Mighty Poplar

REVIEW: Mighty Poplar self-titled


Mighty Poplar — self-titled

Modern bluegrass is something I’ve had a love/not-so-much-love relationship with. The musicianship is as good as ever, but the jammy-ness that’s become so popular can tend to leave the songs behind. When new roots supergroup Mighty Poplar decided to take their act from impromptu jams to a proper album, they put singer-songwriter-mandolin player Andrew Marlin (Watchhouse) in charge of picking the tunes that would best fit both their talents and their taste. The band’s self-titled debut ends up being a loose tour of the life story of bluegrass music, along with a few wonderful side quests, all backed by note-perfect musicianship.

If you set out to do a history of American roots and string music, you need to acknowledge AP Carter, and Mighty Poplar accomplishes that first thing with “A Distant Land to Roam.” The near-ancient Carter Family song leads off with Noam Pikelny’s (Punch Brothers) rapid-fire banjo picking. Marlin, as he does on most of the record, handles the lead vocals, playing the part of the itinerant musician leaving his family behind – “If on Earth we meet no more/May we meet at God’s right hand” – with simple, pretty harmonies from his new bandmates before giving way to Alex Hargreaves’ (Billy Strings) fiddle solo. The band next skips way ahead in time (hey, bluegrass ain’t linear) to Martha Scanlan’s “Up on the Divide,” which pits springtime in the country against destruction of the land – “The coal company man wants to eat up your coal/First he’ll swallow your cattle, then he’ll swallow your soul” – while making room for guitar/mandolin interplay between Marlin and Chris Eldridge (Punch Brothers).

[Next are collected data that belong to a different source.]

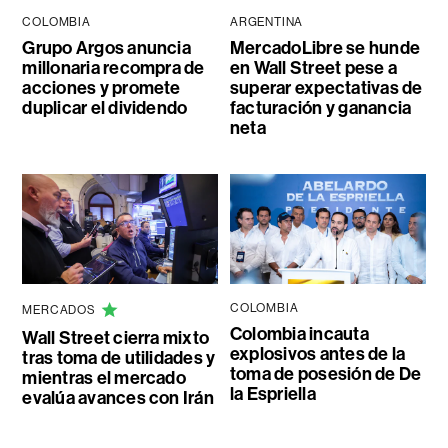
COLOMBIA
ARGENTINA
Grupo Argos anuncia
MercadoLibre se hunde
millonaria recompra de
en Wall Street pese a
acciones y promete
superar expectativas de
duplicar el dividendo
facturación y ganancia
neta
COLOMBIA
MERCADOS
Colombia incauta
Wall Street cierra mixto
explosivos antes de la
tras toma de utilidades y
toma de posesión de De
mientras el mercado
la Espriella
evalúa avances con Irán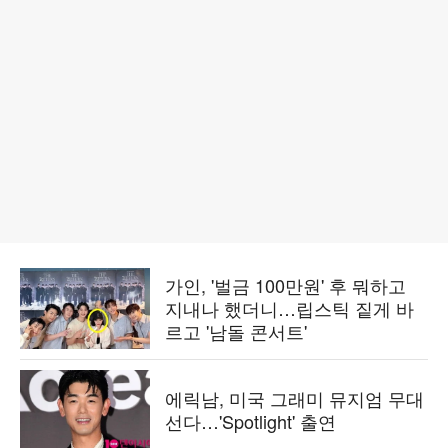
가인, '벌금 100만원' 후 뭐하고
지내나 했더니…립스틱 짙게 바
르고 '남돌 콘서트'
에릭남, 미국 그래미 뮤지엄 무대
선다…'Spotlight' 출연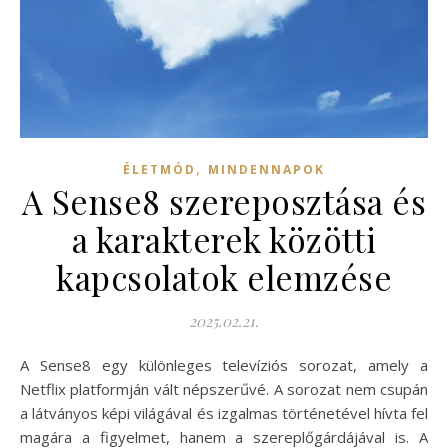
,
ÉLETMÓD
MINDENNAPOK
A Sense8 szereposztása és
a karakterek közötti
kapcsolatok elemzése
2025.02.21.
A Sense8 egy különleges televíziós sorozat, amely a
Netflix platformján vált népszerűvé. A sorozat nem csupán
a látványos képi világával és izgalmas történetével hívta fel
magára a figyelmet, hanem a szereplőgárdájával is. A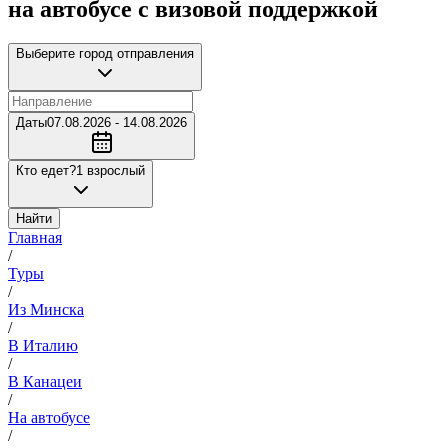
на автобусе с визовой поддержкой
Выберите город отправления
Даты
07.08.2026 - 14.08.2026
Кто едет?
1 взрослый
Найти
Главная
/
Туры
/
Из Минска
/
В Италию
/
В Канацеи
/
На автобусе
/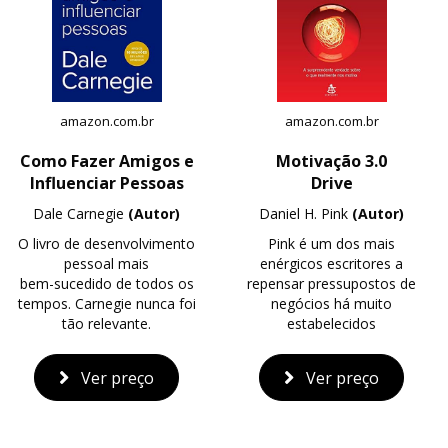
amazon.com.br
amazon.com.br
Como Fazer Amigos e
Motivação 3.0
Influenciar Pessoas
Drive
Dale Carnegie
(Autor)
Daniel H. Pink
(Autor)
O livro de desenvolvimento
Pink é um dos mais
pessoal mais
enérgicos escritores a
bem-sucedido de todos os
repensar pressupostos de
tempos. Carnegie nunca foi
negócios há muito
tão relevante.
estabelecidos
Ver preço
Ver preço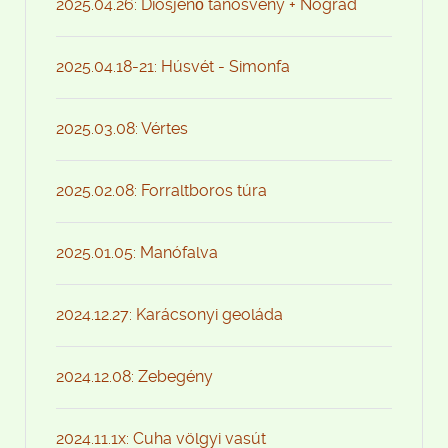
2025.04.26: Diósjenő tanösvény + Nógrád
2025.04.18-21: Húsvét - Simonfa
2025.03.08: Vértes
2025.02.08: Forraltboros túra
2025.01.05: Manófalva
2024.12.27: Karácsonyi geoláda
2024.12.08: Zebegény
2024.11.1x: Cuha völgyi vasút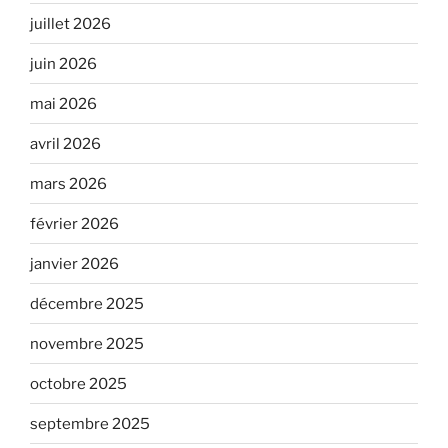
juillet 2026
juin 2026
mai 2026
avril 2026
mars 2026
février 2026
janvier 2026
décembre 2025
novembre 2025
octobre 2025
septembre 2025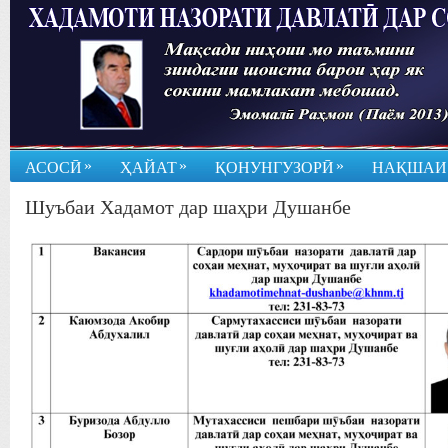
»
»
»
АСОСӢ
ҲАЙАТ
ҚОНУНГУЗОРӢ
НАҚШАИ
Шуъбаи Хадамот дар шаҳри Душанбе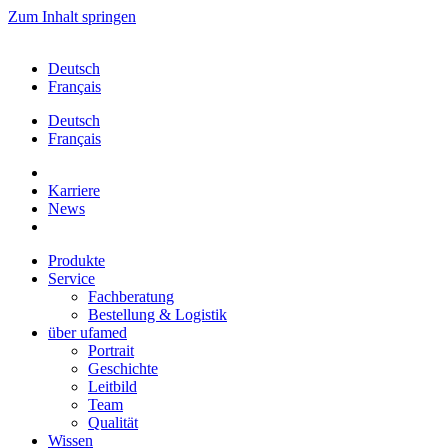
Zum Inhalt springen
Deutsch
Français
Deutsch
Français
Karriere
News
Produkte
Service
Fachberatung
Bestellung & Logistik
über ufamed
Portrait
Geschichte
Leitbild
Team
Qualität
Wissen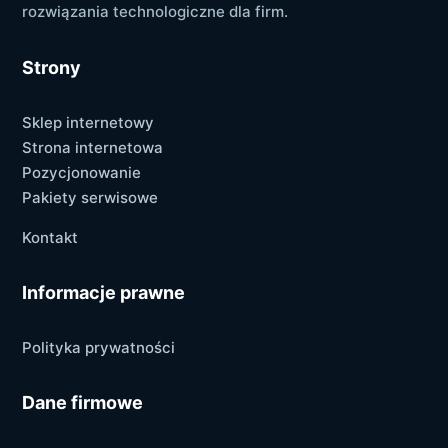
rozwiązania technologiczne dla firm.
Strony
Sklep internetowy
Strona internetowa
Pozycjonowanie
Pakiety serwisowe
Kontakt
Informacje prawne
Polityka prywatności
Dane firmowe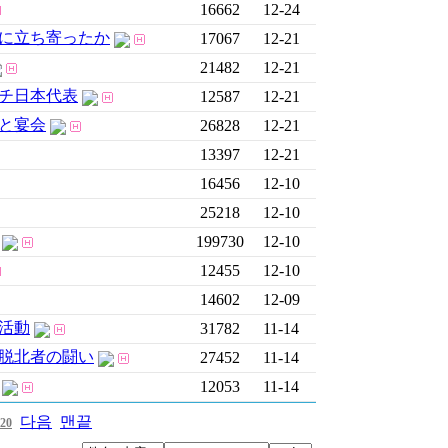
16662
12-24
儀に立ち寄ったか
17067
12-21
21482
12-21
チ日本代表
12587
12-21
ちと宴会
26828
12-21
13397
12-21
16456
12-10
25218
12-10
199730
12-10
12455
12-10
14602
12-09
活動
31782
11-14
脱北者の闘い
27452
11-14
12053
11-14
다음
맨끝
20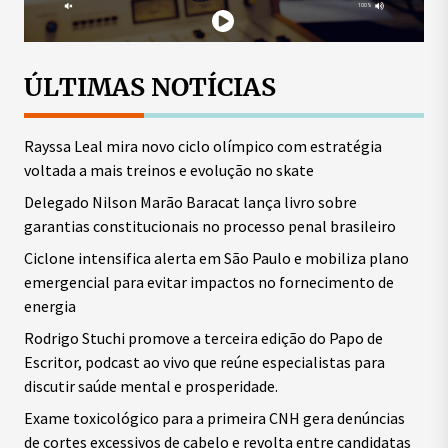
ÚLTIMAS NOTÍCIAS
Rayssa Leal mira novo ciclo olímpico com estratégia
voltada a mais treinos e evolução no skate
Delegado Nilson Marão Baracat lança livro sobre
garantias constitucionais no processo penal brasileiro
Ciclone intensifica alerta em São Paulo e mobiliza plano
emergencial para evitar impactos no fornecimento de
energia
Rodrigo Stuchi promove a terceira edição do Papo de
Escritor, podcast ao vivo que reúne especialistas para
discutir saúde mental e prosperidade.
Exame toxicológico para a primeira CNH gera denúncias
de cortes excessivos de cabelo e revolta entre candidatas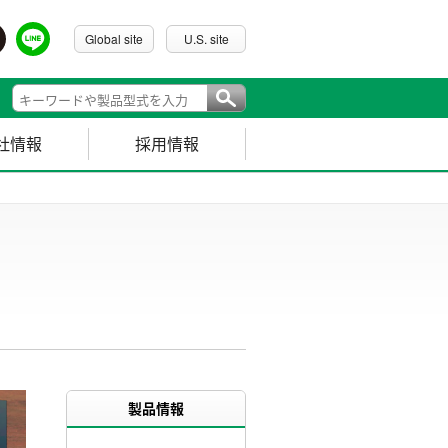
Global site
U.S. site
社情報
採用情報
製品情報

Some of the best listening on Mighty Poplar comes from the band’s not-quite-so-bluegrass selections. “North Country Blues” is a stirring rendition of Bob Dylan’s The Times They Are a-Changin’ tale of environmental and economic decay in a dying mining town – “It’s much cheaper down in the South American towns/Where the miners work for almost nothing.” It’s a song, quite honestly, that seems made for a string band, playing a style of music born from hard times, to remind us that decisions made on high have their deepest effect on those living from one paycheck to the next (especially when those paychecks stop coming). And the album concludes with a Biblical stunner of a Leonard Cohen cover. “Story of Isaac” is a musically warmer version of Cohen’s spare retelling of Abraham’s mythical near-sacrifice of his son. The alluring arrangement, though, doesn’t detract one bit from the lesson that Cohen intended for the ears of modern-day zealots – “You who build the altars now/To sacrifice these children/You must not do it anymore/A scheme is not a vision.” All that, wrapped up in some of the most gorgeous music you’ll hear this year, shows Mighty Poplar to be not a collective but a true band, eschewing individual pyrotechnics for the sake of the song.

Song I Can’t Wait to Hear Live: “Kicking Up Devil on a Holiday/Dr, Hecock’s Jig” – one of two instrumentals on the album, the first half is a slow burn which brings out Greg Garrison’s (Leftover Salmon) work on bass before heading to the dancefloor with a jig full of banjo/fiddle/guitar/mandolin interplay. True string band nirvana.

Mighty Poplar was produced by Mighty Poplar, recorded and mixed by Sean Sullivan and mastered by Reuben Cohen. Mighty Poplar is Alex Hargreaves (fiddle), Andrew Marlin (vocals, mandolin, guitar), Chris Eldridge (guitar, vocals, mandolin), Greg Garrison (bass, vocals) and Noam Pikelny (banjo, vocals).